Major global banks deemed “too big to fail” will need to search through their pant pockets or under the sofa cushions to find $1.2 trillion in order to be safe from the next global financial meltdown, says G20 financial regulators.
New rules put forward by the Financial Stability Board (FSB) say that the likes of Wells Fargo, Goldman Sachs and JPMorgan Chase will be required to enhance their capital cushions to be prepared for the next international economic collapse. The loss-absorbing cash will be equal to 16 percent of a bank’s assets by the year 2019, which will then go up to 18 percent three years later.
The purpose of this move is to ensure that the folding of a bank won’t lead to dire economic conditions for a national or global economy.

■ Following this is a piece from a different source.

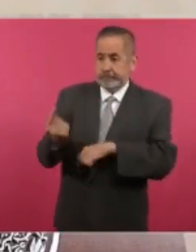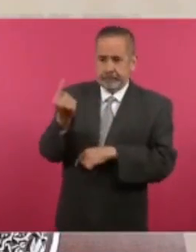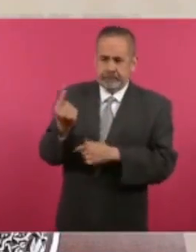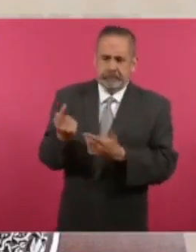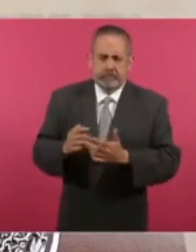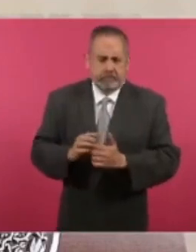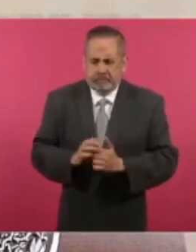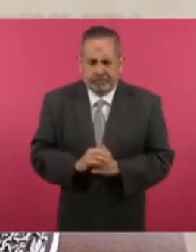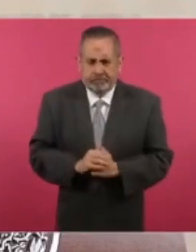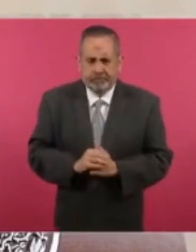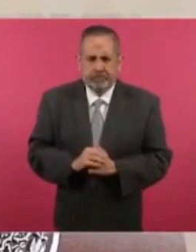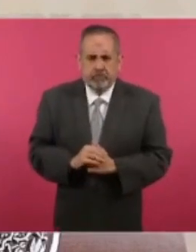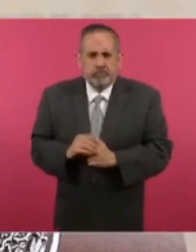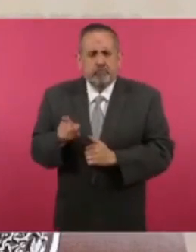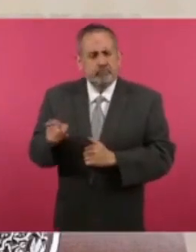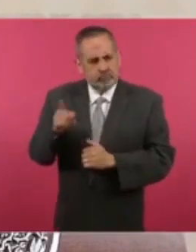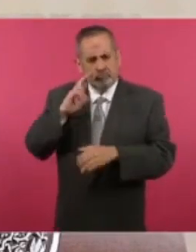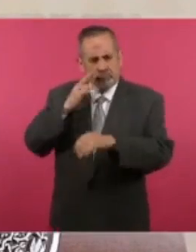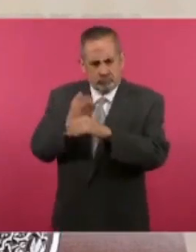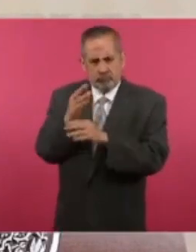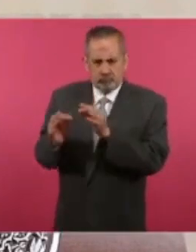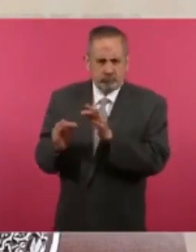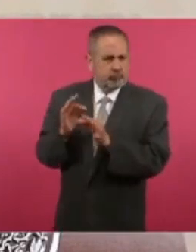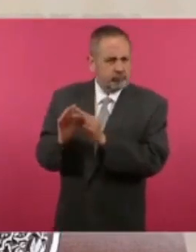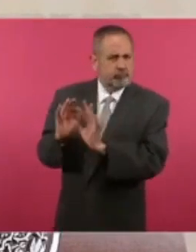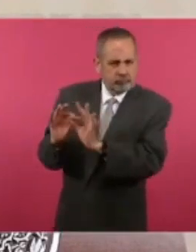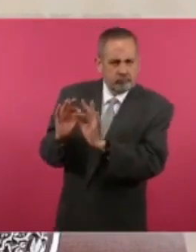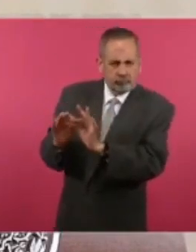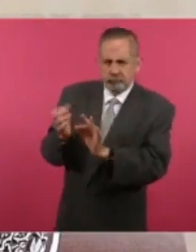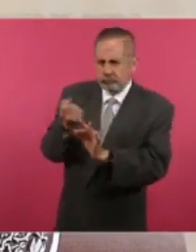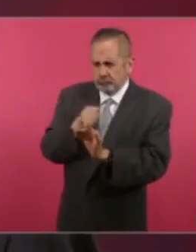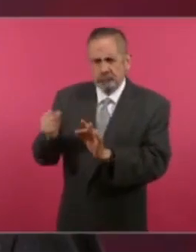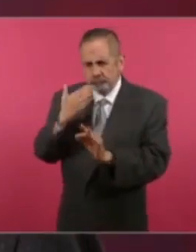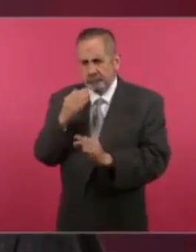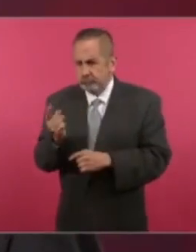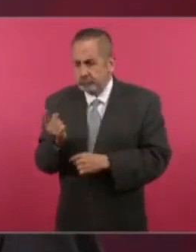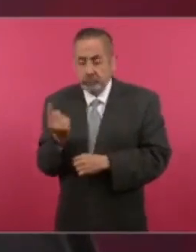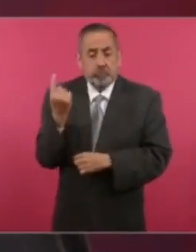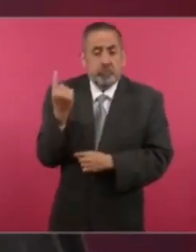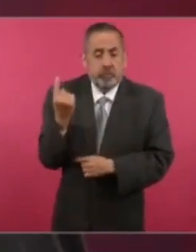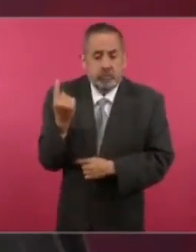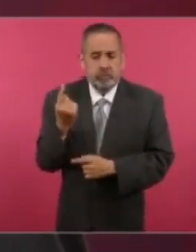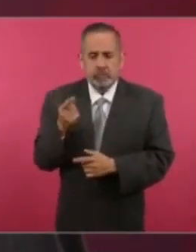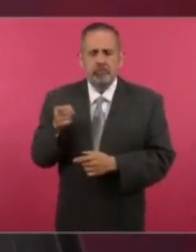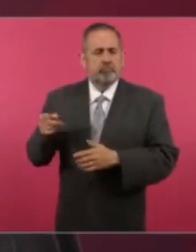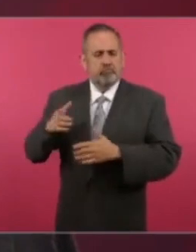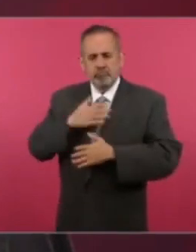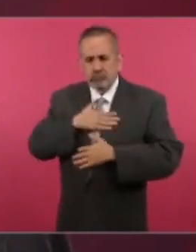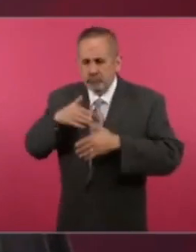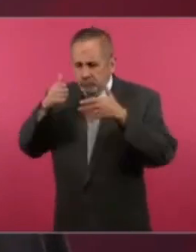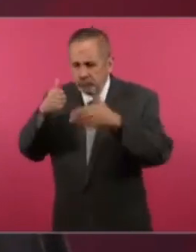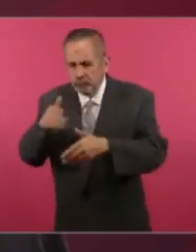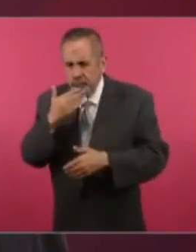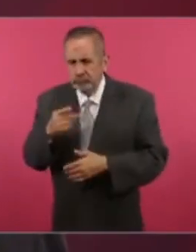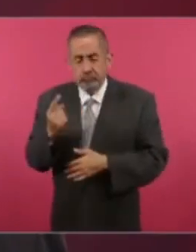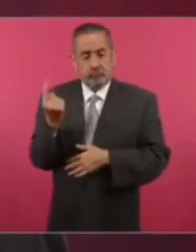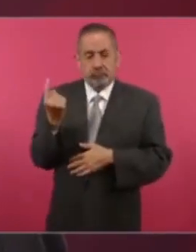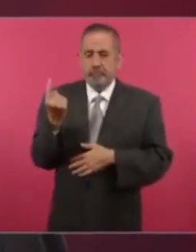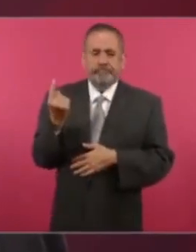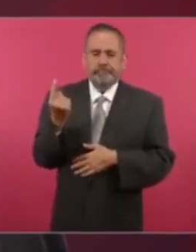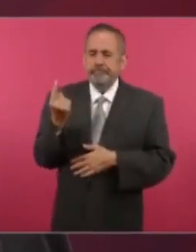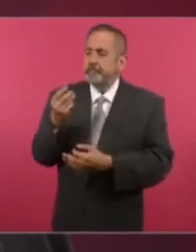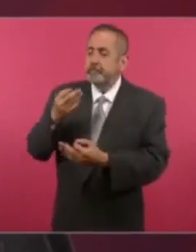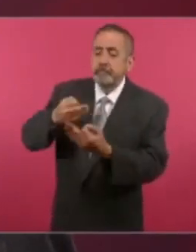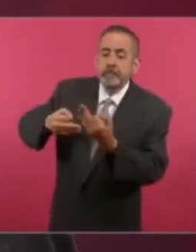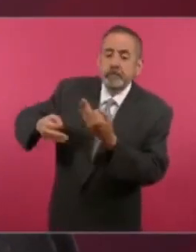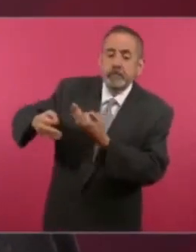responsable que sea, por comprometida que sea, depende de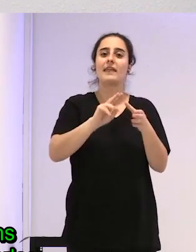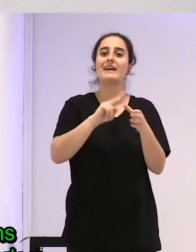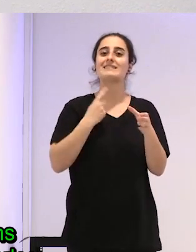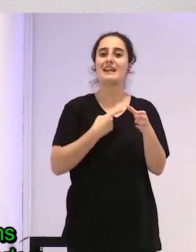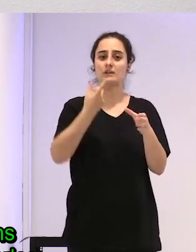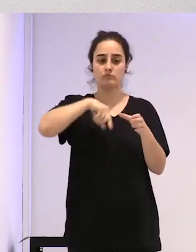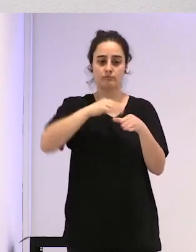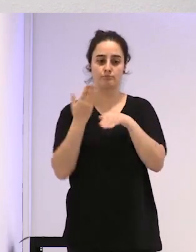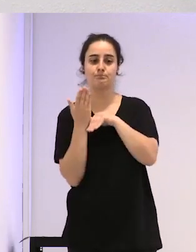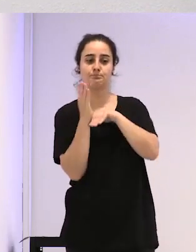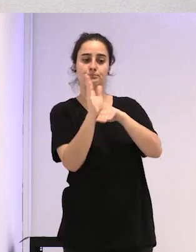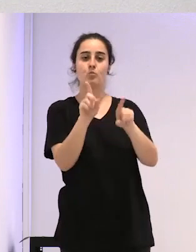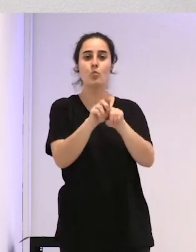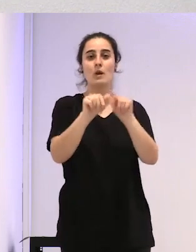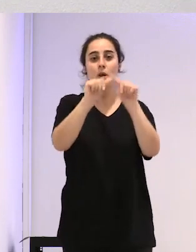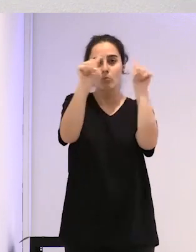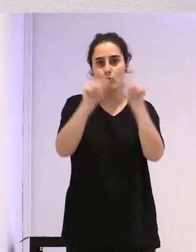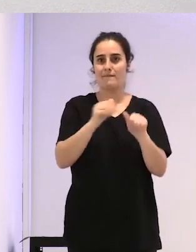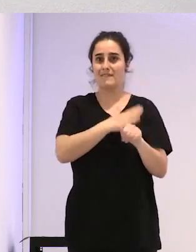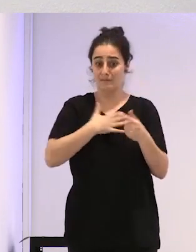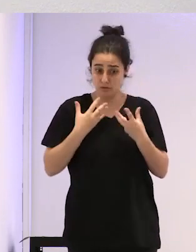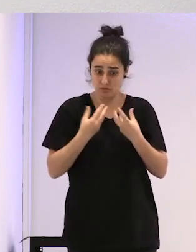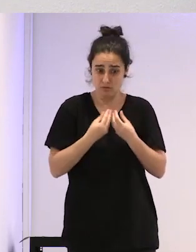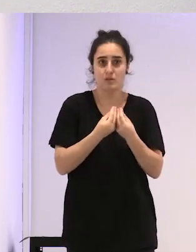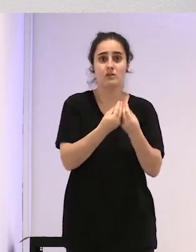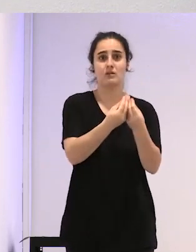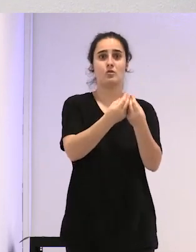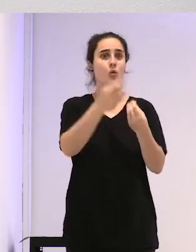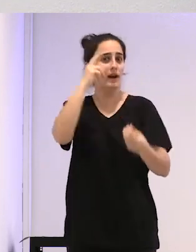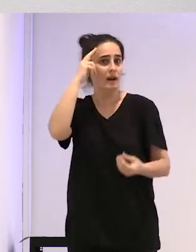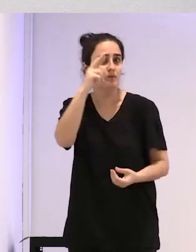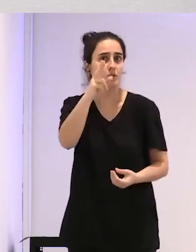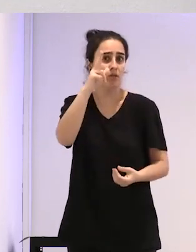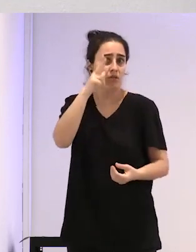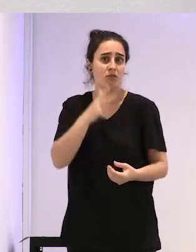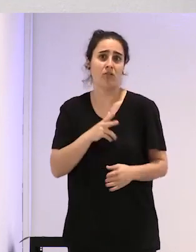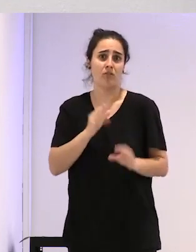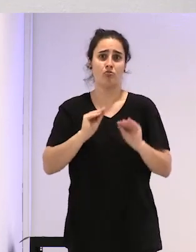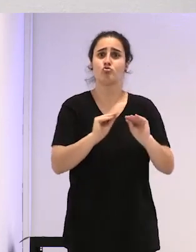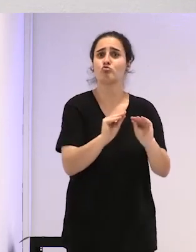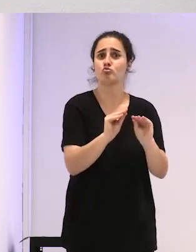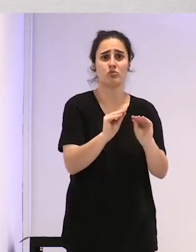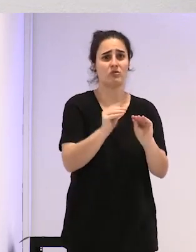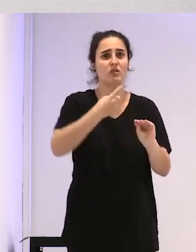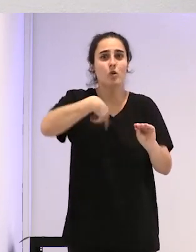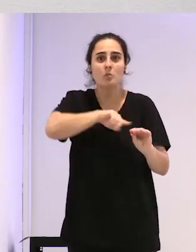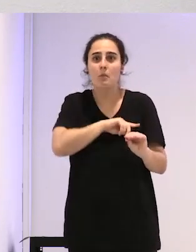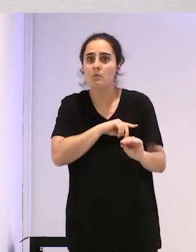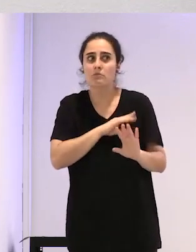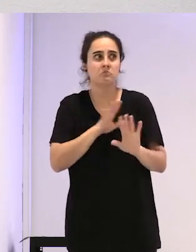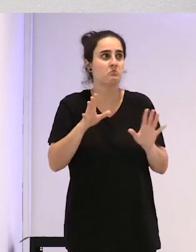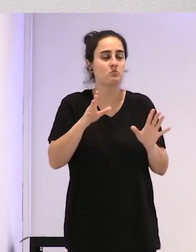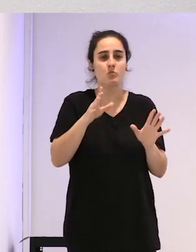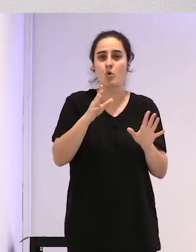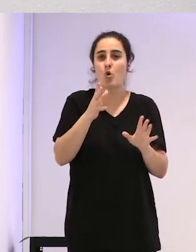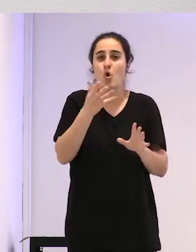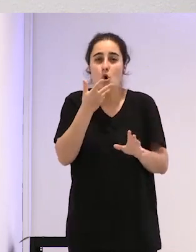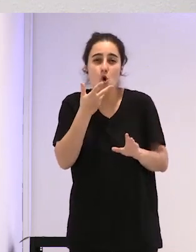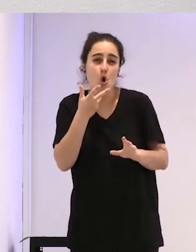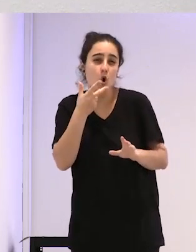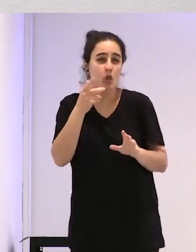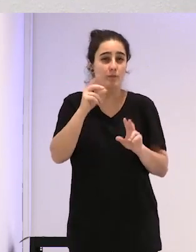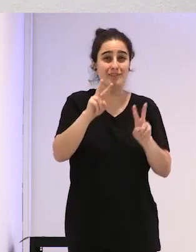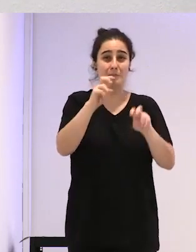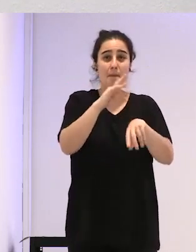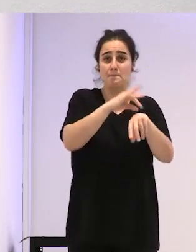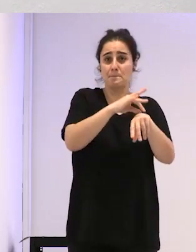acompañarles desde el respeto y la dignidad que se merecen, con toda la humildad de no tener ningún conocimiento, no de la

This is what took place close to a decade ago when Lehman Brothers shut their doors, which was one of the first scenes of the worst financial crisis since the Great Depression.
Mark Carney, the Bank of England (BOE) governor and head of the FSB, said in a statement that the new rules “minimizes impacts on financial stability, maintains the continuity of critical functions and avoids exposing public funds to loss.”
In addition to the aforementioned banks, the strict requirements will affect Bank of America, HSBC and Barclays. In fact, JPMorgan and Wells Fargo are two banks most vulnerable to a collapse in the system and will need to raise a total of $55 billion ($25 billion and $30 billion, respectively).